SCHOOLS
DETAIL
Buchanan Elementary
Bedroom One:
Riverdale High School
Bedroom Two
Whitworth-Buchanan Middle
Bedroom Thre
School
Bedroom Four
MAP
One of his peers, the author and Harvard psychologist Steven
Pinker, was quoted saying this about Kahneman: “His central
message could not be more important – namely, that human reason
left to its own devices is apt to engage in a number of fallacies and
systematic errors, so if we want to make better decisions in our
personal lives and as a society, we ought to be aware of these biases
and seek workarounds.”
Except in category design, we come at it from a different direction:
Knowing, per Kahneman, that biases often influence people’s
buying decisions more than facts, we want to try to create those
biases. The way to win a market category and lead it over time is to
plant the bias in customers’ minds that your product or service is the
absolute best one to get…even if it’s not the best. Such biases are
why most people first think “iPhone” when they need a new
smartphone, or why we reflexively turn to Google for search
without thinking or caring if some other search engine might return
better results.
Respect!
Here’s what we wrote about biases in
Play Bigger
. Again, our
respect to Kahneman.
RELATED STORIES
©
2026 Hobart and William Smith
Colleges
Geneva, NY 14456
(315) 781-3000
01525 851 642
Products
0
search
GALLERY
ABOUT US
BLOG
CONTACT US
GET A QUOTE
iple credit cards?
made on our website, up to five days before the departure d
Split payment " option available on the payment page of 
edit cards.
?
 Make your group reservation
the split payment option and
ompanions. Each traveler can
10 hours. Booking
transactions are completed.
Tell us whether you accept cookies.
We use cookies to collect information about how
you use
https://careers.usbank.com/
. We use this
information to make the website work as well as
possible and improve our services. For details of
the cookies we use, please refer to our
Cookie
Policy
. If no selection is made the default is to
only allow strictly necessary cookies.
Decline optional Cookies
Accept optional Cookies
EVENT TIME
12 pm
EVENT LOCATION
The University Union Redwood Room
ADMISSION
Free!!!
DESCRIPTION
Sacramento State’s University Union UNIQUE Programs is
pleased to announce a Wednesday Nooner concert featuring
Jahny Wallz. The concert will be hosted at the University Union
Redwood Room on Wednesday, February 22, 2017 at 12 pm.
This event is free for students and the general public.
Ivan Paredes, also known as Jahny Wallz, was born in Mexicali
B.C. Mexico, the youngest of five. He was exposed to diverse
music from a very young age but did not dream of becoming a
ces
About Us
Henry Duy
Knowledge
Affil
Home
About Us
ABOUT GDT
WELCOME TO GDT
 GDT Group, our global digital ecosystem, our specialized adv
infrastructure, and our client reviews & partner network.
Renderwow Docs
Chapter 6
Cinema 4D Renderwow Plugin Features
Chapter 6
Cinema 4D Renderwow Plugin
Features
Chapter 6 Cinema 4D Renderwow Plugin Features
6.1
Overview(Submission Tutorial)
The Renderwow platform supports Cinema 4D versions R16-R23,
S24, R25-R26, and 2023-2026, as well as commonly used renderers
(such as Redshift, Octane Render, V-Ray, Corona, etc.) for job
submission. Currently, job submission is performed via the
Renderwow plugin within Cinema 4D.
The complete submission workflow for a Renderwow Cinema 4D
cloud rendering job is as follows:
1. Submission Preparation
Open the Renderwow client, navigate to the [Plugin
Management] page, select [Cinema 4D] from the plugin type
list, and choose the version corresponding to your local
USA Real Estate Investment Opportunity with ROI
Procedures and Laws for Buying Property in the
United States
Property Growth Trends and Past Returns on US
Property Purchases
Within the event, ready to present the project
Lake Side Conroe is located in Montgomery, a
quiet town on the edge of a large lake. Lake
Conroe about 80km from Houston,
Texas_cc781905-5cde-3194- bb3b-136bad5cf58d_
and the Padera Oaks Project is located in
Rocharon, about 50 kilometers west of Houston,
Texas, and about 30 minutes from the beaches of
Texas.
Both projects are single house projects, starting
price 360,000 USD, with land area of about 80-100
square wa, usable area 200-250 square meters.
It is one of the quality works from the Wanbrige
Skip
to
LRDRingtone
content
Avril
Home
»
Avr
━━━━━━
Task item: Only lines that include "decisions" belong in the answer; return them from the entries above.

Answer below:
systematic errors, so if we want to make better decisions in our
buying decisions more than facts, we want to try to create those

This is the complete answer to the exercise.